■ Passage to read:
◇ ◇ ◇ ◇

Ballots Over Broadway

UPDATE #3  And yes, Gentleman's Guide won its Best Musical "Tony" last night, along with three others, including one for Robert Freedman for best book and for Darko as best director.  Well-deserved and obviously a boost for their next unlikely play--based on my book.  Congrats to all.

UPDATE #2  Major Variety piece today on the show and its dash to favorite status at the Tonys--and two mentions the writers and director are next doing musical based on my book (see below). 

UPDATE #1:  No shocker, Gentleman's Guide won four major awards, including Best Musical, from the Outer Critics (press) yesterday.  Both of the NYT top critics said on Sunday it should win Best Musical at the Tonys shortly.  This past Sunday, the creators, plus director and four cast members, held a wonderful speak-and-sing at the 92Y in NYC, and at the end talked excitedly about their next--based on my "Campaign of the Century" book.  Then co-composer Steve Lutvak grandly performed one song from that, in which Upton Sinclair's wife, worried about his health and possible assassination, declares, "I"m Not Going to Vote for You" for governor, and good huge applause from sold-out crowd.  Then the other composer, Robert Freedman, touted my book. Great night all around. 

Earlier:  The NYT has a preview of wide-open races for Tony Award nominations, coming April 29, for the best of Broadway, and glad to see that the favorite to grab a Best Musical nod (and no doubt other nominations) is "A Gentleman's Guide to Love and Murder."  This is the play by the two talented guys--Robert L. Freedman and Steve Lutvak--whose next musical is (believe it or not) based on my book about Upton Sinclair's race for governor of California, The Campaign of the Century.  It's had stagings of one sort or another in San Jose, Chicago, L.A. and New York.

What, a witty musical about a leftwing grassroots campaign that almost put a socialist in control of California during the depths of the Depression?  Well, it does (as did the book) feature Hollywood's first all-plunge into politics, not to mention FDR and Eleanor and W.R. Hearst, Aimee Semple McPherson and more, and the wild race did inspire a change in how all top campaigns would be run ever after.

◇ ◇ ◇ ◇

■ Given records:
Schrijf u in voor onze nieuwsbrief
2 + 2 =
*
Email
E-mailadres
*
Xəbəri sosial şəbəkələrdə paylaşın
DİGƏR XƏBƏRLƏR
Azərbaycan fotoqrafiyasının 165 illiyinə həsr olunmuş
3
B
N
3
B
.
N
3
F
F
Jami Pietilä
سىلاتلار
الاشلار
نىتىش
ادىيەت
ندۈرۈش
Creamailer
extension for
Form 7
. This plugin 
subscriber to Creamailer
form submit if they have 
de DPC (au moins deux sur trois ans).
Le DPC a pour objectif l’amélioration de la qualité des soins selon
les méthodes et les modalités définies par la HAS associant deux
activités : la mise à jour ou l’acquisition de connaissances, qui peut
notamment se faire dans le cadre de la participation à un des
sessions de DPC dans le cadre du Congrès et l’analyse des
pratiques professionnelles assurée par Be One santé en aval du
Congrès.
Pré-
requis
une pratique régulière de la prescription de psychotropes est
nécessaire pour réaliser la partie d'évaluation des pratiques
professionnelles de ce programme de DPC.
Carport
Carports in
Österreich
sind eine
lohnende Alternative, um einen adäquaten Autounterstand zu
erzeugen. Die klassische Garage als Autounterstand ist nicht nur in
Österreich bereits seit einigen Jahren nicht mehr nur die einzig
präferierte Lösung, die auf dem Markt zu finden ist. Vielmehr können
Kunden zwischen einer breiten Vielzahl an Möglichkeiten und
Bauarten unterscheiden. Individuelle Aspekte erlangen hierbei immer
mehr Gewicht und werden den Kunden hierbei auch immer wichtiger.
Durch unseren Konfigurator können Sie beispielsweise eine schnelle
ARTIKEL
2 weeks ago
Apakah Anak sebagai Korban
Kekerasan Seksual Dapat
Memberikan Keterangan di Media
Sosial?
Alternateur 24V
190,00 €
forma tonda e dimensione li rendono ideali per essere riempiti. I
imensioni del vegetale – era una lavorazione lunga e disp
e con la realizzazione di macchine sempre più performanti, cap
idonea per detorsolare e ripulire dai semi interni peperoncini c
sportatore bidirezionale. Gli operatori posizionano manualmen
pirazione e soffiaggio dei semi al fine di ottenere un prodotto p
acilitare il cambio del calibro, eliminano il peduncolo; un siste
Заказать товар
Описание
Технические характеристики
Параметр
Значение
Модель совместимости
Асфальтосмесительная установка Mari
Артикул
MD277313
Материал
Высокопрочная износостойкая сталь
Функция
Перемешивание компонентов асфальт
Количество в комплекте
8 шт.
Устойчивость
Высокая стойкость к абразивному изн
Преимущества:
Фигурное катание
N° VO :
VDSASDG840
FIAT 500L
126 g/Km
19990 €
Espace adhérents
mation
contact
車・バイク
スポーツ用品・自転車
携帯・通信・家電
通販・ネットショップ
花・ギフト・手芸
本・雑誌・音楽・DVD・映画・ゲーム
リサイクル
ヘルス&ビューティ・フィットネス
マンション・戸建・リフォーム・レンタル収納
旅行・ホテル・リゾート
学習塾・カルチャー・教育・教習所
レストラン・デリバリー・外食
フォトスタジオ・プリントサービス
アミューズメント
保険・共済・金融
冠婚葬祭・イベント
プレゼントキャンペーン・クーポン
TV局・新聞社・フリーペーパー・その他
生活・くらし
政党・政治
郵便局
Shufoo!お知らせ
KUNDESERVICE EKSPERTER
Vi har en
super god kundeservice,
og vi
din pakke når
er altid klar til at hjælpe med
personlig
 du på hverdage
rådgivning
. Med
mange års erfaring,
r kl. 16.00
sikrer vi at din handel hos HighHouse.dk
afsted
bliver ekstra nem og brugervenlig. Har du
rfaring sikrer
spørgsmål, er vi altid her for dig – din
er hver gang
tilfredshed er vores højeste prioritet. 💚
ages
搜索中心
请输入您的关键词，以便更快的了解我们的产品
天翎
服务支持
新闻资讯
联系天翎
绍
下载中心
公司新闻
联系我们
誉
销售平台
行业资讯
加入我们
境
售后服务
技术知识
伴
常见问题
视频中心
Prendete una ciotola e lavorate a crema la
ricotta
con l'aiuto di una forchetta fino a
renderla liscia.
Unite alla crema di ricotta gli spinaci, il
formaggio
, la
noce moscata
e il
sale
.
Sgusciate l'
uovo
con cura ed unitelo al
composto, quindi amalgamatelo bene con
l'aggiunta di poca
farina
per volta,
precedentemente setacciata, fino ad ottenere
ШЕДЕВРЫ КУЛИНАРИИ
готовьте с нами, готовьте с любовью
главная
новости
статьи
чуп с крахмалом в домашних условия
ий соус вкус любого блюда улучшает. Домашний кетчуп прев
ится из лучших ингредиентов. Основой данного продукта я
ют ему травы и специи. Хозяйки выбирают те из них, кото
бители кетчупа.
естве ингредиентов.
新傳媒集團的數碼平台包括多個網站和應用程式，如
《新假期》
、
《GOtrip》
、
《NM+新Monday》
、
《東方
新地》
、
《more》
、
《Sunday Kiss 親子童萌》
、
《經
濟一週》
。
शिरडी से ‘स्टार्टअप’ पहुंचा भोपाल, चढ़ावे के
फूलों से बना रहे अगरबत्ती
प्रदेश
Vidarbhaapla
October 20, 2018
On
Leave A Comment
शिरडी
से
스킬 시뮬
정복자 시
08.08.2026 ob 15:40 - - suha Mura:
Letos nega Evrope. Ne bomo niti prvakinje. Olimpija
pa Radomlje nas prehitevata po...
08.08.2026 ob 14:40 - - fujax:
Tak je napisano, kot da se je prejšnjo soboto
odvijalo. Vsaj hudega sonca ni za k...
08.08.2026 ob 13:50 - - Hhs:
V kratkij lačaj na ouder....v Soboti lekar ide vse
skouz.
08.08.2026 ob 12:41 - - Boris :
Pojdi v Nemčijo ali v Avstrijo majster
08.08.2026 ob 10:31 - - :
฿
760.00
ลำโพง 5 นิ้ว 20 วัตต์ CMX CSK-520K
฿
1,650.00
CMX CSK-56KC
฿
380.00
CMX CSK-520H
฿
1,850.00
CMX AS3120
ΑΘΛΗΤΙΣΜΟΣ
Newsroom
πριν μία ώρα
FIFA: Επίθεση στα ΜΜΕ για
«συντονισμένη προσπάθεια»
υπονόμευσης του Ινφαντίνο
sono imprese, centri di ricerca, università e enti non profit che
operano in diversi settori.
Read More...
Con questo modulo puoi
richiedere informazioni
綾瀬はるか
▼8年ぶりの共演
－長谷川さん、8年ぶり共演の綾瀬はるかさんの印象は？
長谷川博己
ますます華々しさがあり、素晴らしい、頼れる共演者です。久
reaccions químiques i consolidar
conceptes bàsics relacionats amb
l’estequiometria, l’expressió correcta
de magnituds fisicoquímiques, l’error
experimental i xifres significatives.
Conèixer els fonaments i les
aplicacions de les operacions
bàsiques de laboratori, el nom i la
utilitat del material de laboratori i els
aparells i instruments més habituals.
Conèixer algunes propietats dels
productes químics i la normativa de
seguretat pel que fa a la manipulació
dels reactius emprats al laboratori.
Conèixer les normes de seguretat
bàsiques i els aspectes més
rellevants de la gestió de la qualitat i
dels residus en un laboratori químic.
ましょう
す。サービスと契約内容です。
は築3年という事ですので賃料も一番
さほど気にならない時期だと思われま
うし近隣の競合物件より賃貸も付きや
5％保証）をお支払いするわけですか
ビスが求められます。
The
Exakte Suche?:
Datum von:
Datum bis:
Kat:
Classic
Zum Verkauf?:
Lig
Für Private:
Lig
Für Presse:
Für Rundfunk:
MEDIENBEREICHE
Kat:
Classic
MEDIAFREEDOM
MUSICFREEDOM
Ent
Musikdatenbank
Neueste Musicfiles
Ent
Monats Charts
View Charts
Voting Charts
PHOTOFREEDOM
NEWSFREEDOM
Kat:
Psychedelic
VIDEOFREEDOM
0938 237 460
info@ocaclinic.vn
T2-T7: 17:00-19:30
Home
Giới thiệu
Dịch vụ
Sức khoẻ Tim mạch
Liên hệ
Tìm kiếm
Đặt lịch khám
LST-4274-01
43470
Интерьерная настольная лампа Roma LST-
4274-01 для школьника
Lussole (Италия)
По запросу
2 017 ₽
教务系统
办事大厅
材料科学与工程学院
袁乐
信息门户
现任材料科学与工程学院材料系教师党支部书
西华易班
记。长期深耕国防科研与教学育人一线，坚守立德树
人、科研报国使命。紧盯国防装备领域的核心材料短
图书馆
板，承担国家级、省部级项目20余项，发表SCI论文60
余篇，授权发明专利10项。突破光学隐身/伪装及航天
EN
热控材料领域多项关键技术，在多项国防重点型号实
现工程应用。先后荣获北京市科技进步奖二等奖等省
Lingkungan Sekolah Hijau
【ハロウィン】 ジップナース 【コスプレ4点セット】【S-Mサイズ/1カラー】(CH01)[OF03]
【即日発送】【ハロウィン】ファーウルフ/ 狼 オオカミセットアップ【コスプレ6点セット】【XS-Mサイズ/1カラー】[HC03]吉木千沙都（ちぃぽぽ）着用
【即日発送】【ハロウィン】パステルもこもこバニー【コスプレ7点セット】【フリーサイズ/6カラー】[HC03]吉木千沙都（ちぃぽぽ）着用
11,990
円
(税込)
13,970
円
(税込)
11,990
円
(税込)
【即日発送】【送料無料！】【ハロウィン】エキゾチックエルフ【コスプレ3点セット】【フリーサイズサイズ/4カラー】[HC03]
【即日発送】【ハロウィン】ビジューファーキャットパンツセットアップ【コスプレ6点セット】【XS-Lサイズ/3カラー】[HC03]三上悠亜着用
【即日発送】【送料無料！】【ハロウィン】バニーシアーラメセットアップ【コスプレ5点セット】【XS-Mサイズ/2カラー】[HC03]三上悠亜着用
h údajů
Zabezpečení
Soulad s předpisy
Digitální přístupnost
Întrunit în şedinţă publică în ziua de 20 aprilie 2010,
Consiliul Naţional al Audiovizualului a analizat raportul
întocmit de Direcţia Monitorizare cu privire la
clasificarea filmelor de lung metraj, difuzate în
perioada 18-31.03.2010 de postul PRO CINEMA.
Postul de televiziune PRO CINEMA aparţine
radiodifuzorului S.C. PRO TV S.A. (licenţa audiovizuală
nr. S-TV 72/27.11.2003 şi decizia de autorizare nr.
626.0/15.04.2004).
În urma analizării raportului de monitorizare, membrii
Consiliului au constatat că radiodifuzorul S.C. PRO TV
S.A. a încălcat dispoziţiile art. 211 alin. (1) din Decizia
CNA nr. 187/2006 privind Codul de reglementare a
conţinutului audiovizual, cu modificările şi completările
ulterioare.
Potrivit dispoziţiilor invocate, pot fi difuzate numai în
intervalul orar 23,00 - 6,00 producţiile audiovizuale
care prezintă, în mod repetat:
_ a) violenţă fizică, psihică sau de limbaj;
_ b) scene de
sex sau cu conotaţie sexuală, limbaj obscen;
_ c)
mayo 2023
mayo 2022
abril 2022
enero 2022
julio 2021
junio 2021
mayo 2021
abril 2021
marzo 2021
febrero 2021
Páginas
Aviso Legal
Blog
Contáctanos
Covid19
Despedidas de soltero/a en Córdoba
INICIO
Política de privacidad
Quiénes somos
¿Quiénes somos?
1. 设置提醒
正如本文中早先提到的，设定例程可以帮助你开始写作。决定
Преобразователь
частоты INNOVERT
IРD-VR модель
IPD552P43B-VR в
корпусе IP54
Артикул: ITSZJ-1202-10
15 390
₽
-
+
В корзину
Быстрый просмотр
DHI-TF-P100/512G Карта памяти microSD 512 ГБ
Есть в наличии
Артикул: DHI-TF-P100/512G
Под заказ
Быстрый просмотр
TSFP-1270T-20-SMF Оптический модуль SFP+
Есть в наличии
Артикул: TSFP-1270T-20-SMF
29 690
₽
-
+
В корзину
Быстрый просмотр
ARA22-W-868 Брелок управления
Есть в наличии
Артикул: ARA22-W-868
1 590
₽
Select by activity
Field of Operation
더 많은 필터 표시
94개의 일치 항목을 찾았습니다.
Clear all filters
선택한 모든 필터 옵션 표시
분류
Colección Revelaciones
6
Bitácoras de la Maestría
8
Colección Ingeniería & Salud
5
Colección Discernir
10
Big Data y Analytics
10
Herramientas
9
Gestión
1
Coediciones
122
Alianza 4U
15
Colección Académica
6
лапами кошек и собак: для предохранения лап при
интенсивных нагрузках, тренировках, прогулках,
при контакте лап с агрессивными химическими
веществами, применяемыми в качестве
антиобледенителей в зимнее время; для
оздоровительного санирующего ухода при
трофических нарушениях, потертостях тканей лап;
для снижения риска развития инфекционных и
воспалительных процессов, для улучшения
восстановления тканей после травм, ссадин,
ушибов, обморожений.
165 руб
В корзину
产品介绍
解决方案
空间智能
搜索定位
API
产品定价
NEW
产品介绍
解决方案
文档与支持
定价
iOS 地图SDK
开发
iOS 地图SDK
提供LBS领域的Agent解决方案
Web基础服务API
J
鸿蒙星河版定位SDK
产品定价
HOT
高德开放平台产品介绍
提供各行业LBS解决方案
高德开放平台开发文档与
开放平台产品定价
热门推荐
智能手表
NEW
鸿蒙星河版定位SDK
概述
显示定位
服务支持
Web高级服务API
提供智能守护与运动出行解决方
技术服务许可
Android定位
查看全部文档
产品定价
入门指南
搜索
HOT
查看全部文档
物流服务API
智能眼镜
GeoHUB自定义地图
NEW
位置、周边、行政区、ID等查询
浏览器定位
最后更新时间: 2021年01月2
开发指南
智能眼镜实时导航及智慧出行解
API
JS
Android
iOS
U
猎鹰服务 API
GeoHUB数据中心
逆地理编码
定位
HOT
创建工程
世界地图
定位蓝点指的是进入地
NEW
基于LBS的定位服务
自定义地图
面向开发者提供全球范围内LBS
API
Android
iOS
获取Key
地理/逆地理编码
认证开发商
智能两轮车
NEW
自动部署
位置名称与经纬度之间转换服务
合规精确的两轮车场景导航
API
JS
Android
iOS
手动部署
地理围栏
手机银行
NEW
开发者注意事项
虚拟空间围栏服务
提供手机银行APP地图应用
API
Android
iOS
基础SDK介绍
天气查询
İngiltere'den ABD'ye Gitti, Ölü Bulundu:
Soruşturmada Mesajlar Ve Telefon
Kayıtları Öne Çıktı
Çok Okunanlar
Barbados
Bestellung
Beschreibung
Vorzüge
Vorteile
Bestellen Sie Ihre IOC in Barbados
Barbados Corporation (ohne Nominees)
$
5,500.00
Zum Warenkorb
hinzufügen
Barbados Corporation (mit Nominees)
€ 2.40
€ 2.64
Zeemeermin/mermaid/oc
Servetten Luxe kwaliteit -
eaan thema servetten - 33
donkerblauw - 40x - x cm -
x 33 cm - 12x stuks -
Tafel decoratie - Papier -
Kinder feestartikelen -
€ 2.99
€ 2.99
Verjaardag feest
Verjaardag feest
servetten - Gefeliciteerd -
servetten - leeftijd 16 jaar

◇ ◇ ◇ ◇

■ Activity:
Answer these about the Broadway post:
1. What date does the post give for the Tony Award nominations?
2. Which group gave Gentleman's Guide four major awards, including Best Musical?
3. Who won the Tony for best director?
The listing has nothing to do with the Broadway post.

■ Exercise result:
1. April 29
2. The Outer Critics
3. Darko